Records supplied section start

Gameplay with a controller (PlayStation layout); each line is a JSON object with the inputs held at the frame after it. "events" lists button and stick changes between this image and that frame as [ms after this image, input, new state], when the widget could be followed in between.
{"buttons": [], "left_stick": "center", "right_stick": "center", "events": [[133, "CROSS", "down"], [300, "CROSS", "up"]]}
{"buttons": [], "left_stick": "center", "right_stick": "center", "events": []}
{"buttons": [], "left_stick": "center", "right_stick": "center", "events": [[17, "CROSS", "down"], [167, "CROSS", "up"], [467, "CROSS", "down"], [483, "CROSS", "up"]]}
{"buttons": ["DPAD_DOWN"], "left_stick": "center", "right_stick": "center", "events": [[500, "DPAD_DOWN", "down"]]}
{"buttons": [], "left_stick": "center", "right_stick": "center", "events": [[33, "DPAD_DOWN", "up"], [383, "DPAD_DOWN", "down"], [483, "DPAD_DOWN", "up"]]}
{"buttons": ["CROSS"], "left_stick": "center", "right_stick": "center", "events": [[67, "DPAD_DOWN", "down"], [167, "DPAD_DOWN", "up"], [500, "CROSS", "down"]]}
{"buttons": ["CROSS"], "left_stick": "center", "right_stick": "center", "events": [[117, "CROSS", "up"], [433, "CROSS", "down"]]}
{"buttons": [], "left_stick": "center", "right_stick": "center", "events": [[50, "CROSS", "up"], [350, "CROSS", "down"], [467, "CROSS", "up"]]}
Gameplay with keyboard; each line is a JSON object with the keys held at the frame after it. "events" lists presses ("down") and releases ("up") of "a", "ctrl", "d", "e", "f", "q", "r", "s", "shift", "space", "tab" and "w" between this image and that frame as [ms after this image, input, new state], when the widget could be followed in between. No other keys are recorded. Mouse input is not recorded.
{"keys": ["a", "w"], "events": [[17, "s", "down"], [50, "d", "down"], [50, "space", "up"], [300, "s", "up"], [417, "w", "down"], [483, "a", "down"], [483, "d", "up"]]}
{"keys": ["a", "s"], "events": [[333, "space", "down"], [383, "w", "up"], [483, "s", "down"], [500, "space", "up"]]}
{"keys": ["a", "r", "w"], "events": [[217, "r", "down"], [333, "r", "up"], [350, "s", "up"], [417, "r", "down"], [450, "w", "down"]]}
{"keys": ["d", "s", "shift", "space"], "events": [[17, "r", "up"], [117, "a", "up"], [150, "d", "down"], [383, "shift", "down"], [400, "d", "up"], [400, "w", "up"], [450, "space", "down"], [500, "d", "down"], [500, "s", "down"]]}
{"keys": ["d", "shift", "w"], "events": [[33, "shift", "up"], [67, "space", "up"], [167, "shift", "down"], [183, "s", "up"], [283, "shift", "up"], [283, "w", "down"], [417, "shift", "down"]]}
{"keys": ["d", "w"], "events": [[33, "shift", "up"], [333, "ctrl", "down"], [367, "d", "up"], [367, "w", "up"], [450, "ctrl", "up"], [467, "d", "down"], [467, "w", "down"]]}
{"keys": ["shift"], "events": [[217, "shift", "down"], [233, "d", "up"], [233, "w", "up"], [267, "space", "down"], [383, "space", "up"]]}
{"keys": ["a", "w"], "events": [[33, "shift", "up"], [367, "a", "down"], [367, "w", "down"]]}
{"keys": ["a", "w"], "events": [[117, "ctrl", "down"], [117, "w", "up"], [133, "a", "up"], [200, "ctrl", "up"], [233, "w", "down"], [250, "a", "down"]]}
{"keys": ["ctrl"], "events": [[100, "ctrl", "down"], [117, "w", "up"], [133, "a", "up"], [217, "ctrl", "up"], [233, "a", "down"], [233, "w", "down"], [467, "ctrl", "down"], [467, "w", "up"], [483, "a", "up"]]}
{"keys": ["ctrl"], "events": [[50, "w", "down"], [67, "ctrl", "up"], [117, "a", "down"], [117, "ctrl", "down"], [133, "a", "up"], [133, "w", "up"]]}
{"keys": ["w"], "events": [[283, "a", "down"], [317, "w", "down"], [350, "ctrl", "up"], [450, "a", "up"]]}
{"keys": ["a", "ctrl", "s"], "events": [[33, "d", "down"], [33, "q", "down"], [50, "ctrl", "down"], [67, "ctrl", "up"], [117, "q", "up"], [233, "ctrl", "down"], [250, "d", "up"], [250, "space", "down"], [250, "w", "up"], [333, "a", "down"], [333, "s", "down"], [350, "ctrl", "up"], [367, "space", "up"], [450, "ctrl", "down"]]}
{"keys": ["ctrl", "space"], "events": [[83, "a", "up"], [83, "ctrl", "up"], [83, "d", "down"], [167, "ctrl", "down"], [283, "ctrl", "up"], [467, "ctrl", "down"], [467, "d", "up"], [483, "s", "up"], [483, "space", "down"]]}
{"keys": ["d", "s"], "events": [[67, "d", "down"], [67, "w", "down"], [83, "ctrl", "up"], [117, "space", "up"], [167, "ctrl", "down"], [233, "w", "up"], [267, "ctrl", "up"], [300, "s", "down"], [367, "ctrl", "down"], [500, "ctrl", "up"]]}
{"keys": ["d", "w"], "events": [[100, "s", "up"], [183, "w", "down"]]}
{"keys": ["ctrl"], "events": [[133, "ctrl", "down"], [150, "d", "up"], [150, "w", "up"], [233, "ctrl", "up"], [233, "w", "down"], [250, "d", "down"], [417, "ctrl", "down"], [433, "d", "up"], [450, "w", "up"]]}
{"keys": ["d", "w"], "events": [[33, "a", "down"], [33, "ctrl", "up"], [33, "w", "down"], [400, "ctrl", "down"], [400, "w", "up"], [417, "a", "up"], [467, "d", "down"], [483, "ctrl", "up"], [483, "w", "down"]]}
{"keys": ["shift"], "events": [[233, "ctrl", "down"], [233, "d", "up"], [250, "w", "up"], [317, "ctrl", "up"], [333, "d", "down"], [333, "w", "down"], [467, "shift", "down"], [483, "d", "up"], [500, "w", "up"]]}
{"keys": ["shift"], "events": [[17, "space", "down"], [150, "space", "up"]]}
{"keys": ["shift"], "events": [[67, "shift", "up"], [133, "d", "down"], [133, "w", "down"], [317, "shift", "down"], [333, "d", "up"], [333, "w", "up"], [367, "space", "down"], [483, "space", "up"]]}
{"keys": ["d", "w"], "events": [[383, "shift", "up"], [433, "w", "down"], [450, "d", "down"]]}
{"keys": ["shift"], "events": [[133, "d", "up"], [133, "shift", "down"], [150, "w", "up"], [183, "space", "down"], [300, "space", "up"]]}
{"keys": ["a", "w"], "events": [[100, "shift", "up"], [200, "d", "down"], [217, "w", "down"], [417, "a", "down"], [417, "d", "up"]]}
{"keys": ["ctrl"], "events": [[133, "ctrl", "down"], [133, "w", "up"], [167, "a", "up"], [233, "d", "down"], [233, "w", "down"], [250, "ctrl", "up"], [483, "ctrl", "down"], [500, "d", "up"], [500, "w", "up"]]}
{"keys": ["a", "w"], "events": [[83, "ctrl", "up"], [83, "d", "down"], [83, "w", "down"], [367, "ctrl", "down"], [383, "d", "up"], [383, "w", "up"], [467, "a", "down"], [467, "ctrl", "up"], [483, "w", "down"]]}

Records supplied section end

→ Problem statement: A complete, exact transcription of the records is needed.

→ Answer for the task:
Gameplay with a controller (PlayStation layout); each line is a JSON object with the inputs held at the frame after it. "events" lists button and stick changes between this image and that frame as [ms after this image, input, new state], when the widget could be followed in between.
{"buttons": [], "left_stick": "center", "right_stick": "center", "events": [[133, "CROSS", "down"], [300, "CROSS", "up"]]}
{"buttons": [], "left_stick": "center", "right_stick": "center", "events": []}
{"buttons": [], "left_stick": "center", "right_stick": "center", "events": [[17, "CROSS", "down"], [167, "CROSS", "up"], [467, "CROSS", "down"], [483, "CROSS", "up"]]}
{"buttons": ["DPAD_DOWN"], "left_stick": "center", "right_stick": "center", "events": [[500, "DPAD_DOWN", "down"]]}
{"buttons": [], "left_stick": "center", "right_stick": "center", "events": [[33, "DPAD_DOWN", "up"], [383, "DPAD_DOWN", "down"], [483, "DPAD_DOWN", "up"]]}
{"buttons": ["CROSS"], "left_stick": "center", "right_stick": "center", "events": [[67, "DPAD_DOWN", "down"], [167, "DPAD_DOWN", "up"], [500, "CROSS", "down"]]}
{"buttons": ["CROSS"], "left_stick": "center", "right_stick": "center", "events": [[117, "CROSS", "up"], [433, "CROSS", "down"]]}
{"buttons": [], "left_stick": "center", "right_stick": "center", "events": [[50, "CROSS", "up"], [350, "CROSS", "down"], [467, "CROSS", "up"]]}
Gameplay with keyboard; each line is a JSON object with the keys held at the frame after it. "events" lists presses ("down") and releases ("up") of "a", "ctrl", "d", "e", "f", "q", "r", "s", "shift", "space", "tab" and "w" between this image and that frame as [ms after this image, input, new state], when the widget could be followed in between. No other keys are recorded. Mouse input is not recorded.
{"keys": ["a", "w"], "events": [[17, "s", "down"], [50, "d", "down"], [50, "space", "up"], [300, "s", "up"], [417, "w", "down"], [483, "a", "down"], [483, "d", "up"]]}
{"keys": ["a", "s"], "events": [[333, "space", "down"], [383, "w", "up"], [483, "s", "down"], [500, "space", "up"]]}
{"keys": ["a", "r", "w"], "events": [[217, "r", "down"], [333, "r", "up"], [350, "s", "up"], [417, "r", "down"], [450, "w", "down"]]}
{"keys": ["d", "s", "shift", "space"], "events": [[17, "r", "up"], [117, "a", "up"], [150, "d", "down"], [383, "shift", "down"], [400, "d", "up"], [400, "w", "up"], [450, "space", "down"], [500, "d", "down"], [500, "s", "down"]]}
{"keys": ["d", "shift", "w"], "events": [[33, "shift", "up"], [67, "space", "up"], [167, "shift", "down"], [183, "s", "up"], [283, "shift", "up"], [283, "w", "down"], [417, "shift", "down"]]}
{"keys": ["d", "w"], "events": [[33, "shift", "up"], [333, "ctrl", "down"], [367, "d", "up"], [367, "w", "up"], [450, "ctrl", "up"], [467, "d", "down"], [467, "w", "down"]]}
{"keys": ["shift"], "events": [[217, "shift", "down"], [233, "d", "up"], [233, "w", "up"], [267, "space", "down"], [383, "space", "up"]]}
{"keys": ["a", "w"], "events": [[33, "shift", "up"], [367, "a", "down"], [367, "w", "down"]]}
{"keys": ["a", "w"], "events": [[117, "ctrl", "down"], [117, "w", "up"], [133, "a", "up"], [200, "ctrl", "up"], [233, "w", "down"], [250, "a", "down"]]}
{"keys": ["ctrl"], "events": [[100, "ctrl", "down"], [117, "w", "up"], [133, "a", "up"], [217, "ctrl", "up"], [233, "a", "down"], [233, "w", "down"], [467, "ctrl", "down"], [467, "w", "up"], [483, "a", "up"]]}
{"keys": ["ctrl"], "events": [[50, "w", "down"], [67, "ctrl", "up"], [117, "a", "down"], [117, "ctrl", "down"], [133, "a", "up"], [133, "w", "up"]]}
{"keys": ["w"], "events": [[283, "a", "down"], [317, "w", "down"], [350, "ctrl", "up"], [450, "a", "up"]]}
{"keys": ["a", "ctrl", "s"], "events": [[33, "d", "down"], [33, "q", "down"], [50, "ctrl", "down"], [67, "ctrl", "up"], [117, "q", "up"], [233, "ctrl", "down"], [250, "d", "up"], [250, "space", "down"], [250, "w", "up"], [333, "a", "down"], [333, "s", "down"], [350, "ctrl", "up"], [367, "space", "up"], [450, "ctrl", "down"]]}
{"keys": ["ctrl", "space"], "events": [[83, "a", "up"], [83, "ctrl", "up"], [83, "d", "down"], [167, "ctrl", "down"], [283, "ctrl", "up"], [467, "ctrl", "down"], [467, "d", "up"], [483, "s", "up"], [483, "space", "down"]]}
{"keys": ["d", "s"], "events": [[67, "d", "down"], [67, "w", "down"], [83, "ctrl", "up"], [117, "space", "up"], [167, "ctrl", "down"], [233, "w", "up"], [267, "ctrl", "up"], [300, "s", "down"], [367, "ctrl", "down"], [500, "ctrl", "up"]]}
{"keys": ["d", "w"], "events": [[100, "s", "up"], [183, "w", "down"]]}
{"keys": ["ctrl"], "events": [[133, "ctrl", "down"], [150, "d", "up"], [150, "w", "up"], [233, "ctrl", "up"], [233, "w", "down"], [250, "d", "down"], [417, "ctrl", "down"], [433, "d", "up"], [450, "w", "up"]]}
{"keys": ["d", "w"], "events": [[33, "a", "down"], [33, "ctrl", "up"], [33, "w", "down"], [400, "ctrl", "down"], [400, "w", "up"], [417, "a", "up"], [467, "d", "down"], [483, "ctrl", "up"], [483, "w", "down"]]}
{"keys": ["shift"], "events": [[233, "ctrl", "down"], [233, "d", "up"], [250, "w", "up"], [317, "ctrl", "up"], [333, "d", "down"], [333, "w", "down"], [467, "shift", "down"], [483, "d", "up"], [500, "w", "up"]]}
{"keys": ["shift"], "events": [[17, "space", "down"], [150, "space", "up"]]}
{"keys": ["shift"], "events": [[67, "shift", "up"], [133, "d", "down"], [133, "w", "down"], [317, "shift", "down"], [333, "d", "up"], [333, "w", "up"], [367, "space", "down"], [483, "space", "up"]]}
{"keys": ["d", "w"], "events": [[383, "shift", "up"], [433, "w", "down"], [450, "d", "down"]]}
{"keys": ["shift"], "events": [[133, "d", "up"], [133, "shift", "down"], [150, "w", "up"], [183, "space", "down"], [300, "space", "up"]]}
{"keys": ["a", "w"], "events": [[100, "shift", "up"], [200, "d", "down"], [217, "w", "down"], [417, "a", "down"], [417, "d", "up"]]}
{"keys": ["ctrl"], "events": [[133, "ctrl", "down"], [133, "w", "up"], [167, "a", "up"], [233, "d", "down"], [233, "w", "down"], [250, "ctrl", "up"], [483, "ctrl", "down"], [500, "d", "up"], [500, "w", "up"]]}
{"keys": ["a", "w"], "events": [[83, "ctrl", "up"], [83, "d", "down"], [83, "w", "down"], [367, "ctrl", "down"], [383, "d", "up"], [383, "w", "up"], [467, "a", "down"], [467, "ctrl", "up"], [483, "w", "down"]]}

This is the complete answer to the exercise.